For filtering and grouping by the compatible API format, model spans get the
attribute gpt2giga.api_format: chat_completions, responses, messages,
generate_content, or embeddings. Stateful Responses additionally get
session.id and conversation.id from the GigaChat thread_id; if the upstream
thread id is not yet available, previous_response_id is used without the
resp_ prefix.
The OpenTelemetry span start time is taken from the gateway
RequestContext.started_at, so Phoenix Latency reflects the full request/stream
time, not just the time of the final observability span emission. The same value
is additionally written to the latency_ms attribute.
LLM spans set an explicit OpenTelemetry status (OK or ERROR) and duplicate
it in the safe status / llm.response.status attributes. Token usage is
written as the OpenInference fields llm.token_count.* and as the gateway
aliases input_tokens, output_tokens, total_tokens.
Tool visibility is safe by default: Phoenix gets llm.tools.count,
llm.tools.names, llm.tool_calls.count, llm.tool_calls.names, plus
llm.tool_call events without arguments.

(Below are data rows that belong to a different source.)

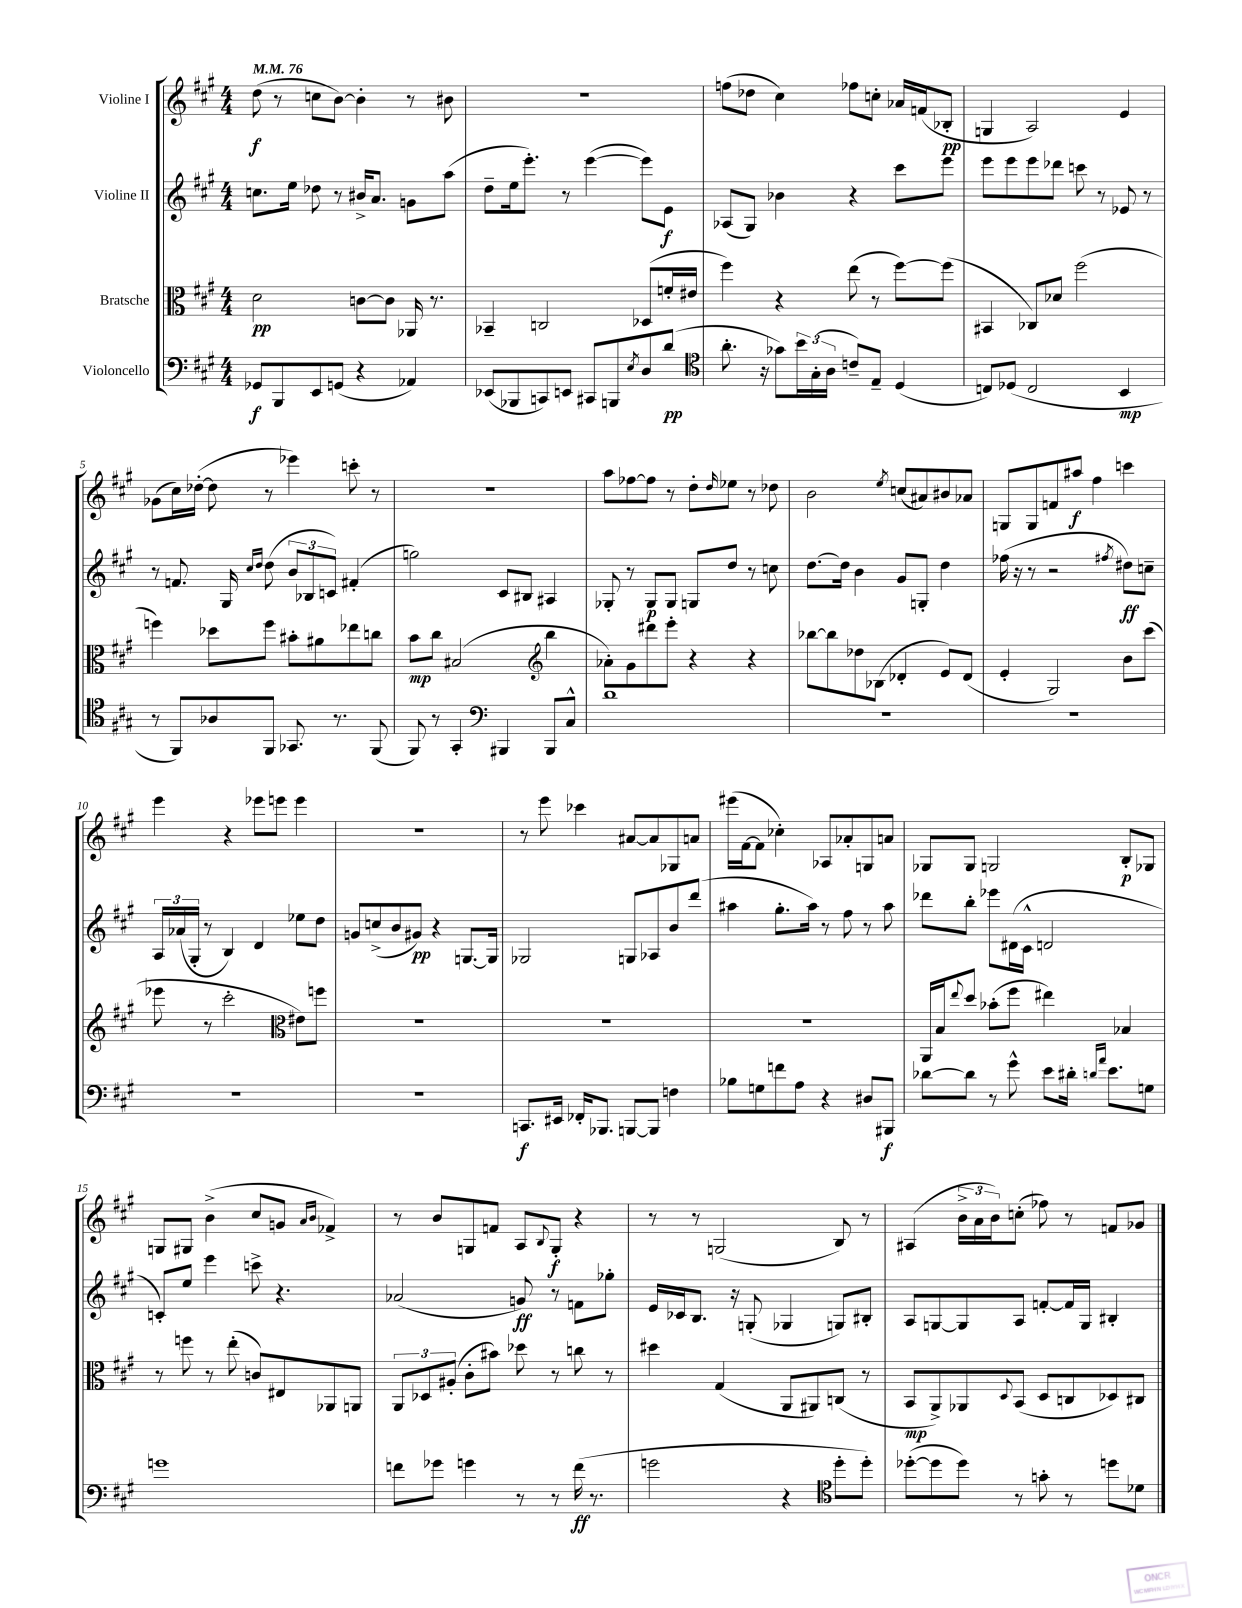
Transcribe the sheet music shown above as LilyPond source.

<<
\new StaffGroup <<
\new Staff = "s0" \with { instrumentName = "Violine I" } {
    \clef treble \key a \major \numericTimeSignature \time 4/4 \tempo 4 = 76
    d''8\f( r8 c''8 b'8~) b'4-. r8 bis'8 |
    R1 |
    f''8( des''8 cis''4) fes''8 c''8-. aes'16 f'16( bes8-.\pp |
    g4 a2) e'4 |
    ges'8( cis''16) des''16~-.( des''8 r8 ees'''4) c'''8-. r8 |
    r1 |
    a''8 fes''8~ fes''8 r8 d''8-. \grace { d''16 } ees''8 r8 des''8 |
    b'2 \acciaccatura { e''8 } c''8( ais'8) bis'8 aes'8 |
    g8 g8 f'8 ais''8\f fis''4 c'''4 |
    e'''4 r4 ees'''8 e'''8 e'''4 |
    R1 |
    r8 e'''8 ces'''4 ais'8~ ais'8 ges8 a'8 |
    eis'''16( fis'16~ fis'8 ces''4-.) aes8 aes'8-. g8 a'8 |
    ges8 ges8 g2 b8-.\p ges8 |
    g8 gis8 b'4->( cis''8 g'8 \grace { a'16 b'16 } fes'4->) |
    r8 b'8 g8 f'8 a8 \appoggiatura { b8 } g8-.\f r4 |
    r8 r8 g2( b8) r8 |
    ais4( \tuplet 3/2 { b'16-> a'16 b'16) } c''8-.( fes''8) r8 f'8 ges'8 \bar "|." |
}
\new Staff = "s1" \with { instrumentName = "Violine II" } {
    \clef treble \key a \major \numericTimeSignature \time 4/4
    c''8. e''16 des''8 r8 bis'16-> a'8. g'8 a''8( |
    d''8-- e''16 e'''8.-.) r8 e'''4~( e'''8) e'8\f |
    aes8( gis8) bes'4 r4 cis'''8 e'''8 |
    e'''8 e'''8 e'''8 des'''8 c'''8 r8 ees'8 r8 |
    r8 f'8. gis16 \grace { cis''16 d''16 } d''8( \tuplet 3/2 { b'8 bes8 c'8) } fis'4-.( |
    g''2) cis'8 bis8 ais4 |
    ges8-. r8 ges8\p ges8 g8 d''8 r8 c''8 |
    d''8.~ d''16 b'4 gis'8 g8-. d''4 |
    fes''16( r16 r8 r2 \acciaccatura { fis''8 } dis''8\ff) c''8-- |
    \tuplet 3/2 { a16 aes'16( gis16-. } r8 b4) d'4 ees''8 d''8 |
    g'8 c''8->( b'8 gis'8\pp) r4 g8.~ g16 |
    ges2 g8 aes8 b'8 d'''8( |
    ais''4 gis''8.-. ais''16) r8 fis''8 r8 ais''8 |
    des'''8 b''8-. ees'''8 dis'16( cis'16-^ d'2 |
    c'8-.) e''8 e'''4 c'''8-> r4. |
    aes'2( g'8\ff) r8 f'8 ges''8-. |
    e'16 ces'16 b8. r16 g8-.( ges4 g8) bis8-. |
    a8 g8~ g8 a8 f'8~-. f'16 g16 bis4-. \bar "|." |
}
\new Staff = "s2" \with { instrumentName = "Bratsche" } {
    \clef alto \key a \major \numericTimeSignature \time 4/4
    d'2\pp c'8~ c'8 aes,16 r8. |
    bes,4-- c2 des8( f'16-. eis'16 |
    fis''4) r4 e''8( r8 fis''8~) fis''8( |
    bis,4 ces8) des'8 fis''2( |
    f''4) des''8 f''8 bis'8-. ais'8 ees''8 c''8 |
    b'8\mp cis''8 bis2( \clef treble b''4 |
    aes'8-.) gis'8 dis'''8 e'''8-. r4 r4 |
    bes''8~ bes''8 des''8 bes8( des'4-. e'8) des'8( |
    e'4-. gis2) b'8 cis'''8( |
    ees'''8 r8 cis'''2-. \clef alto eis'8) f''8 |
    R1 |
    R1 |
    R1 |
    a,16 b16 \appoggiatura { e''8 } d''8 bes'8-.( fis''8 eis''4) bes4 |
    r8 f''8 r8 e''8-.( c'8) eis8 aes,8 a,8 |
    \tuplet 3/2 { a,8 des8 ais8-.( } cis'8-. bis'8) des''8 r8 c''8 r8 |
    dis''4 gis4( a,8 ais,8) c8( r8 |
    b,8\mp a,8->) aes,8 \appoggiatura { d8 } b,8( d8 c8 des8) cis8 \bar "|." |
}
\new Staff = "s3" \with { instrumentName = "Violoncello" } {
    \clef bass \key a \major \numericTimeSignature \time 4/4
    ges,8\f b,,8 e,8 g,8( r4 aes,4) |
    ees,8( bes,,8 c,8) e,8 cis,8 b,,8 \acciaccatura { e8 } d8 d'8\pp( |
    \clef tenor a'8.-. r16 ges'8) \tuplet 3/2 { b'16 gis16-.( a16 } c'8--) e8-- d4( |
    c8) des8( c2 b,4\mp |
    r8 fis,8) aes8 fis,8 ges,8. r8. fis,8( |
    fis,8) r8 gis,4-. \clef bass bis,,4 bis,,8 cis8-^ |
    d'1 |
    R1 |
    R1 |
    R1 |
    R1 |
    c,8.\f eis,16 fes,16-. bes,,8. b,,8~ b,,8 f4 |
    bes8 g8 f'8 a8 r4 dis8 bis,,8\f |
    des'8~ des'8 r8 gis'8-^ e'8 dis'16-. \grace { d'16 a'16 } e'8. g8 |
    g'1 |
    f'8 ges'8 g'4 r8 r8 f'16\ff( r8. |
    g'2 r4 \clef tenor d''8-. d''8-.) |
    des''8~-.( des''8 des''8) r8 g'8-. r8 d''8 des'8 \bar "|." |
}
>>
>>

Tool call arguments and full tool
schemas are written only with a double opt-in:
GPT2GIGA_OBSERVABILITY_CAPTURE_CONTENT=True and
GPT2GIGA_OBSERVABILITY_CAPTURE_TOOL_ARGS=True; they go through redaction before
being sent.
Phoenix spans also get a safe caller classification from the incoming headers:
caller.name: for exampleswagger-ui,redoc-ui,openai-python,anthropic-compatible,claude-code,codex,qwen-code,browser;caller.category:ui,sdk,agent,browser,http_client, orunknown;caller.client_family:openaioranthropic, when it can be inferred from the SDK headers orUser-Agent;caller.sdk,caller.agent,caller.ui: more precise subtypes, when they are known.
The detailed object is duplicated in annotations.caller, so that in Phoenix you
can open the structured context without enabling payload capture. For Swagger UI
the source is determined by Referer: .../docs, for ReDoc by .../redoc; raw
prompt/response content is not added to annotations.
Terms and design constraints are described in Logging and observability. A checklist for adding new providers/protocols and the related observability changes: Adding a provider or protocol.